159 patients completed the questionnaire (95 CD and 64 UC). Based on the information provided, 59.75% of patients preferred hospital administration of anti-TNF agents and 40.25% self-administration at home. There was a variability among the three participating centers concerning hospital iv administration of biologics (78%, 53.33% and 50.63% in Thessaloniki, Alexandroupoli and Athens, respectively). Reasons for the choice of i.v. administration were the safety of treatment at the hospital and the supportive effect of physician's presence. The s.c. administration was chosen for the convenience of treatment and in particular for home treatment. Patients' preferences parameters were: age, sex and education-socioeconomic status. Patients >35 years preferred hospital iv administration by 62% whereas younger patients by 55.22%. Female patients were in favor of hospital iv administration by 63.51% while male patients by 56.47%. Patients with higher education and socioeconomic status showed a greater preference towards sc self-administration 55.6% vs 68.0%.
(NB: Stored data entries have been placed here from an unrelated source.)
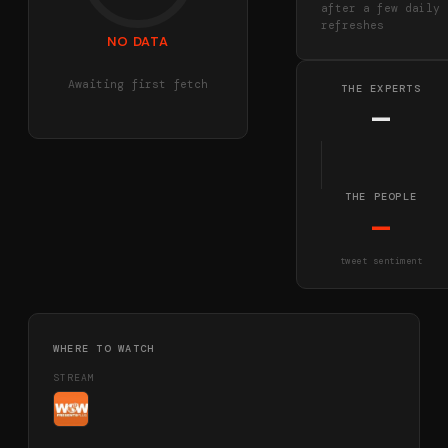
after a few daily
refreshes
NO DATA
Awaiting first fetch
THE EXPERTS
—
THE PEOPLE
—
tweet sentiment
WHERE TO WATCH
STREAM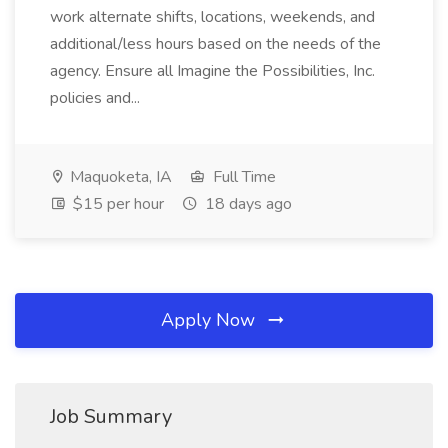
work alternate shifts, locations, weekends, and
additional/less hours based on the needs of the
agency. Ensure all Imagine the Possibilities, Inc.
policies and...
Maquoketa, IA
Full Time
$15 per hour
18 days ago
Apply Now
Job Summary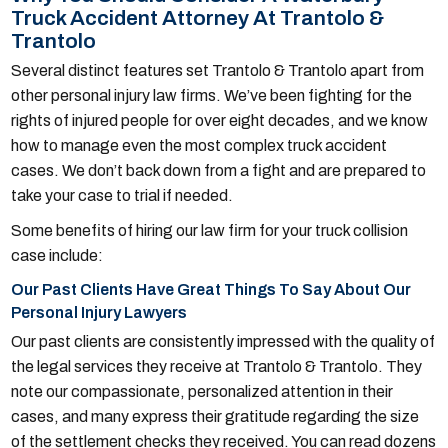
Truck Accident Attorney At Trantolo &
Trantolo
Several distinct features set Trantolo & Trantolo apart from
other personal injury law firms. We’ve been fighting for the
rights of injured people for over eight decades, and we know
how to manage even the most complex truck accident
cases. We don’t back down from a fight and are prepared to
take your case to trial if needed.
Some benefits of hiring our law firm for your truck collision
case include:
Our Past Clients Have Great Things To Say About Our
Personal Injury Lawyers
Our past clients are consistently impressed with the quality of
the legal services they receive at Trantolo & Trantolo. They
note our compassionate, personalized attention in their
cases, and many express their gratitude regarding the size
of the settlement checks they received. You can read dozens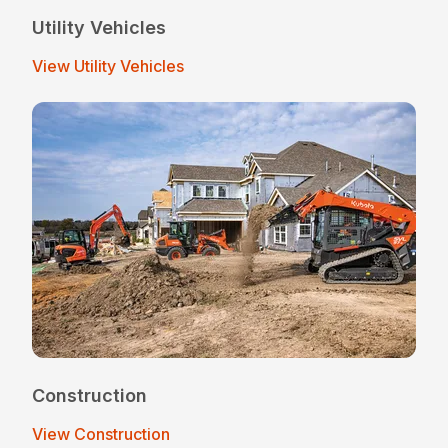
Utility Vehicles
View Utility Vehicles
Construction
View Construction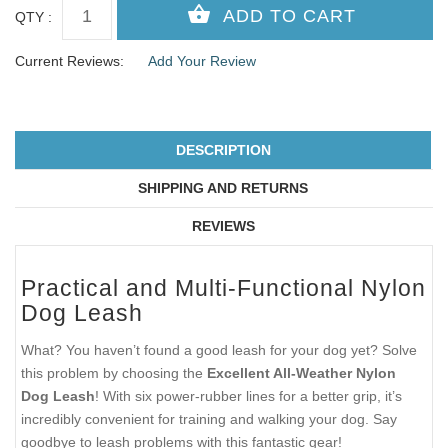
QTY :
Current Reviews:
Add Your Review
DESCRIPTION
SHIPPING AND RETURNS
REVIEWS
Practical and Multi-Functional Nylon
Dog Leash
What? You haven’t found a good leash for your dog yet? Solve
this problem by choosing the
Excellent All-Weather Nylon
Dog Leash
! With six power-rubber lines for a better grip, it’s
incredibly convenient for training and walking your dog. Say
goodbye to leash problems with this fantastic gear!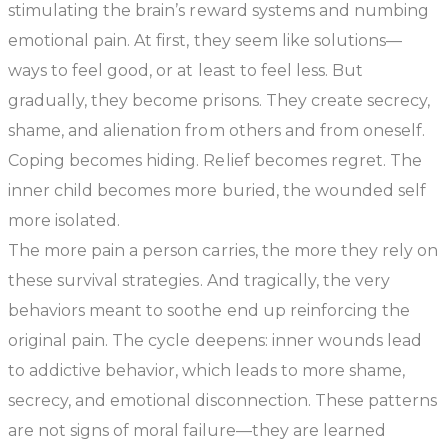
stimulating the brain’s reward systems and numbing
emotional pain. At first, they seem like solutions—
ways to feel good, or at least to feel less. But
gradually, they become prisons. They create secrecy,
shame, and alienation from others and from oneself.
Coping becomes hiding. Relief becomes regret. The
inner child becomes more buried, the wounded self
more isolated.
The more pain a person carries, the more they rely on
these survival strategies. And tragically, the very
behaviors meant to soothe end up reinforcing the
original pain. The cycle deepens: inner wounds lead
to addictive behavior, which leads to more shame,
secrecy, and emotional disconnection. These patterns
are not signs of moral failure—they are learned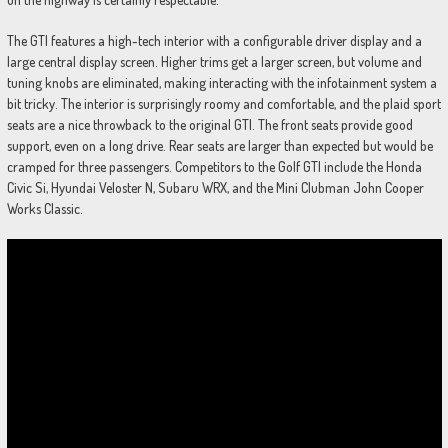
The GTI features a high-tech interior with a configurable driver display and a
large central display screen. Higher trims get a larger screen, but volume and
tuning knobs are eliminated, making interacting with the infotainment system a
bit tricky. The interior is surprisingly roomy and comfortable, and the plaid sport
seats are a nice throwback to the original GTI. The front seats provide good
support, even on a long drive. Rear seats are larger than expected but would be
cramped for three passengers. Competitors to the Golf GTI include the Honda
Civic Si, Hyundai Veloster N, Subaru WRX, and the Mini Clubman John Cooper
Works Classic.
IBD patients seem to prefer hospital iv administration of anti-TNF agents with women, adult aged and patients with lower socioeconomic and educational status showing a greater tendency towards this preference. Patients' individual preferences should be perhaps taken into account when prescribing anti-TNF drugs. Further studies are needed in IBD Greek patients to investigate whether patient choice will affect adherence, satisfaction and efficacy of treatment with anti-TNF agents.